Économie
La France évite la récession de justesse, la canicule plombe l’économie
La croissance est restée à zéro au printemps et les récoltes ont souffert des fortes chaleurs. L’objectif de Bercy pour 2026 s’éloigne déjà.


La croissance est restée à zéro au printemps et les récoltes ont souffert des fortes chaleurs. L’objectif de Bercy pour 2026 s’éloigne déjà.
Entre avril et juin, le produit intérieur brut de la France n’a pas avancé d’un centimètre. L’Insee a même corrigé ses premières estimations, qui tablaient sur une petite hausse de 0,2%, pour finalement annoncer une stagnation complète. Le premier trimestre a lui aussi été revu à la baisse, avec un recul de 0,2% au lieu de 0,1%. Le pays évite donc la récession technique de justesse, puisqu’il aurait fallu deux trimestres consécutifs de contraction pour entrer dans cette zone.
Les responsables de cette contre-performance sont identifiés. Les vagues de chaleur qui se sont enchaînées ont durement frappé les cultures et la production agricole. Le ministre de l’Économie, Roland Lescure, décrit un premier impact concret d’un été qu’il qualifie d’horrible. Il anticipe des récoltes très compliquées dans de nombreux secteurs et de nombreuses régions, et parle d’un effet massif sur l’activité. L’institut de statistiques justifie sa révision par une dégradation agricole encore plus marquée que ce qui était visible fin juillet.
Ces chiffres mettent à mal les prévisions du gouvernement pour l’année. Bercy espérait une croissance de 0,7% en 2026. Pour y arriver, il faudrait que l’économie progresse de 0,5% au troisième trimestre et de 0,5% au quatrième. Un scénario très peu crédible, entre les conséquences du conflit au Moyen-Orient et la poursuite des fortes chaleurs.

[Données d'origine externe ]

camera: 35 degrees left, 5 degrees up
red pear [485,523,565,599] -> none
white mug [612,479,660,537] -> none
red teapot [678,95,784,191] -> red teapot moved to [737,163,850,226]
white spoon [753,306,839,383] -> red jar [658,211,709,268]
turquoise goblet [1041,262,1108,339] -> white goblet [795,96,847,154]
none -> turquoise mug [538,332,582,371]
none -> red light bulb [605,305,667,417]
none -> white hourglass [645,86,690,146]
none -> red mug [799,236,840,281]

L’acquis de croissance, c’est-à-dire le résultat annuel si le PIB restait figé pendant deux trimestres, plafonne à 0,3%. Les ministres de l’Économie et des Comptes publics promettent d’analyser très finement ces révisions et d’en tenir compte pour préparer un budget 2027 déjà difficile.

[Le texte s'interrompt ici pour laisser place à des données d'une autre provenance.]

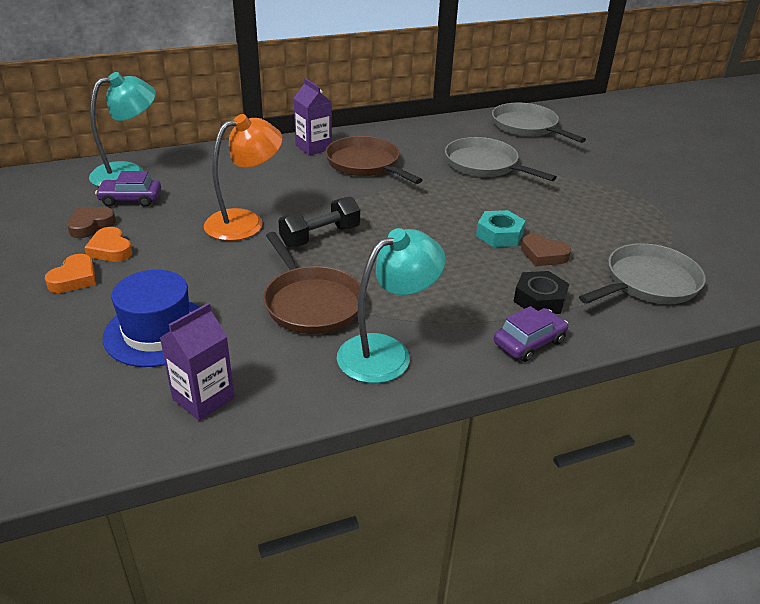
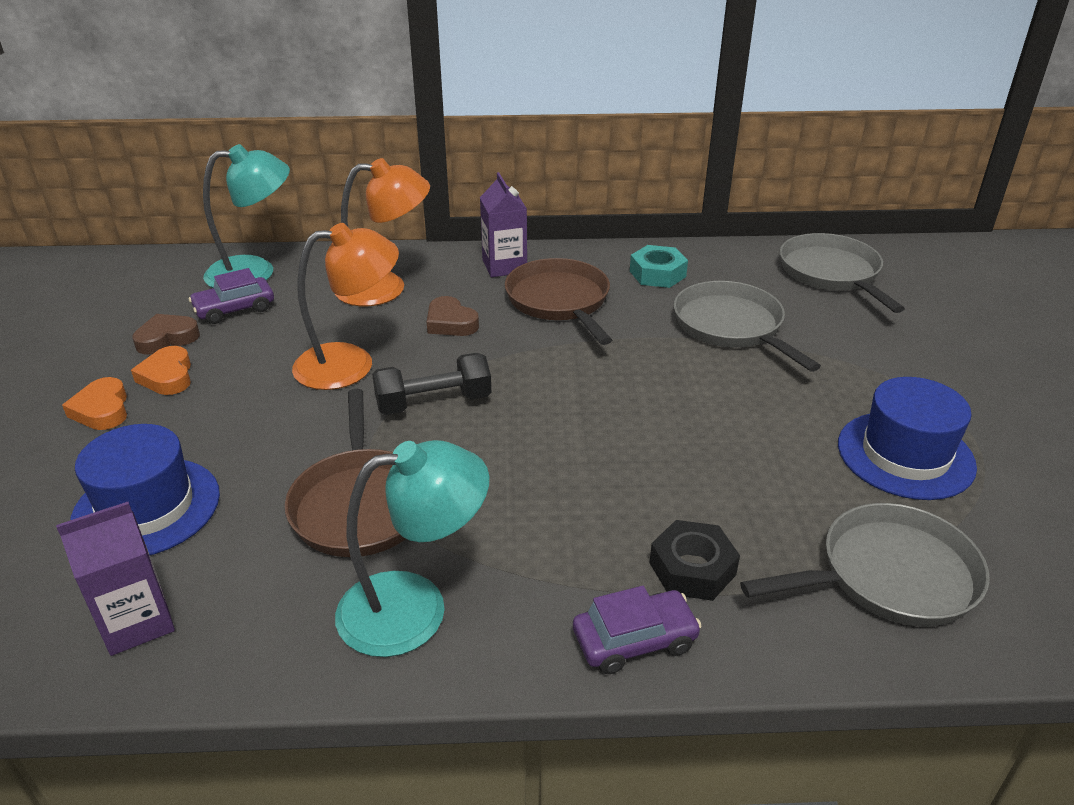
camera: 20 degrees right, 0 degrees up
orange heart [45,254,96,293] -> orange heart turned 120 degrees clockwise [62,377,127,430]
purple car [95,171,161,207] -> purple car turned 45 degrees counterclockwise [189,268,274,324]
turquoise nut [476,210,526,247] -> turquoise nut moved to [630,245,688,288]
brown heart [521,234,571,266] -> brown heart moved to [427,296,479,336]
none -> orange lamp [335,158,430,306]
none -> blue hat [838,377,977,500]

Les observateurs ne masquent pas leur inquiétude. Pour Charlotte de Montpellier, économiste chez ING, la France connaît un ralentissement plus prononcé que ses voisins européens. Mathieu Plane, de l’OFCE, parle d’un vrai coup d’arrêt sur les six premiers mois de l’année. Tous les voyants ne sont pourtant pas au rouge. La consommation des ménages a rebondi de 0,3% au printemps, après un trimestre négatif. L’investissement, lui, continue de reculer légèrement. Les exportations ont nettement accéléré, portées par l’aéronautique après un début d’année morose. Mais l’inflation est remontée à 2,4% en août, sous l’effet des prix de l’énergie.
L’emploi ne se porte pas mieux. Le secteur privé a perdu des postes et le public stagne, avec 23 500 emplois salariés en moins sur le trimestre. Les dépenses des ménages ont continué d’augmenter en juillet, mais les prix de l’énergie qui repartent à la hausse pourraient freiner cette dynamique. L’été caniculaire laisse des traces durables dans toute l’économie française.